Путешествие к центру Земли / Voyage au centre de la Terre - стр. 5
Soudain une lueur se fit dans mon esprit ; ces seuls indices me firent entrevoir la vérité ; j’avais découvert la loi du chiffre.
Je me penchai sur la table ; je posai mon doigt successivement sur chaque lettre, et, sans m’arrêter, sans hésiter un instant, je prononçai à haute voix la phrase tout entière.
Mais quelle stupéfaction, quelle terreur m’envahit ! Je restai d’abord comme frappé d’un coup subit. Quoi ! ce que je venais d’apprendre s’était accompli ! un homme avait eu assez d’audace pour pénétrer !…
« Ah ! m’écriai-je en bondissant, mais non ! mais non ! mon oncle ne le saura pas ! Il ne manquerait plus qu’il vint à connaître un semblable voyage ! [23] Il voudrait en goûter aussi ! Rien ne pourrait l’arrêter ! Un géologue si déterminé ! il partirait quand même, malgré tout, en dépit de tout ! et il m’emmènerait avec lui, et nous n’en reviendrions pas ! Jamais ! jamais ! »
Mon excitation était difficile à peindre.
« Non ! non ! ce ne sera pas, dis-je avec énergie, et, puisque je peux empêcher qu’une pareille idée vienne à l’esprit de mon tyran, je le ferai. À tourner et retourner ce document, il pourrait par hasard en découvrir la clef ! Détruisons-le. »
Il y avait un reste de feu dans la cheminée. Je saisis non seulement la feuille de papier, mais le parchemin de Saknussemm ; j’allais précipiter le tout sur les charbons et anéantir ce dangereux secret, quand la porte du cabinet s’ouvrit. Mon oncle parut.
V
Je n’eus que le temps de replacer sur la table le malencontreux document.

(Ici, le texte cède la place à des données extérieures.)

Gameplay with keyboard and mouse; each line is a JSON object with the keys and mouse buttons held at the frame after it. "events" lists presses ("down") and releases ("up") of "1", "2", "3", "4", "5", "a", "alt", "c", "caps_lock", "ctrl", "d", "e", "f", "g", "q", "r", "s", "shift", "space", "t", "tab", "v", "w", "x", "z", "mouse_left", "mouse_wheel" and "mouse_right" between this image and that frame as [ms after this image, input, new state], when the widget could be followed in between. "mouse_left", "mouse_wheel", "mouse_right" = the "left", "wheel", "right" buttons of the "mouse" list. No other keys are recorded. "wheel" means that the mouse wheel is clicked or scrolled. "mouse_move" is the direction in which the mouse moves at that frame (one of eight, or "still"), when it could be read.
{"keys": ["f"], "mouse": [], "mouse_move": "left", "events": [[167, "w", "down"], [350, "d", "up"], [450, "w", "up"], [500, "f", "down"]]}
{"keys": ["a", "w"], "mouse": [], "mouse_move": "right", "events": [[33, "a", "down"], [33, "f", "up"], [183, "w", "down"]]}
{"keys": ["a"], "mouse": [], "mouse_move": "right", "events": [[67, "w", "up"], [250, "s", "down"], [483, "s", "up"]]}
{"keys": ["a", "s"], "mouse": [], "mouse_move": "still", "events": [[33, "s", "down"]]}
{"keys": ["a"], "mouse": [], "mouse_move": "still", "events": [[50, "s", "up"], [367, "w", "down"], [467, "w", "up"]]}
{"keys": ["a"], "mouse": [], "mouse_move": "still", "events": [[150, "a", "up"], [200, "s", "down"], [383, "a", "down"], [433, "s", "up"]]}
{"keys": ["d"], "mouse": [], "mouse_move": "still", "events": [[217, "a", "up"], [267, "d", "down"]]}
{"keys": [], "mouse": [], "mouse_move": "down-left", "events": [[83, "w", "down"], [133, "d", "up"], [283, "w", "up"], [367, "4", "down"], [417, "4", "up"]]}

Le professeur Lidenbrock paraissait profondément absorbé par sa pensée dominante. Il semblait vouloir appliquer quelque combinaison nouvelle. En effet, il s’assit dans son fauteuil, et, la plume à la main, il commença à établir des formules qui ressemblaient à un calcul algébrique.
Pendant trois longues heures, mon oncle travailla sans parler, sans lever la tête, effaçant, reprenant, recommençant mille fois.
Le temps s’écoulait ; la nuit se fit ; les bruits de la rue s’apaisèrent ; mon oncle, toujours courbé sur sa tâche, ne vit rien, pas même la bonne Marthe qui entrouvrit la porte et dit :
« Monsieur soupera-t-il ce soir ? »
Aussi Marthe dut-elle s’en aller sans réponse. Pour moi, après avoir résisté pendant quelque temps, je fus pris d’un invincible sommeil, et je m’endormis.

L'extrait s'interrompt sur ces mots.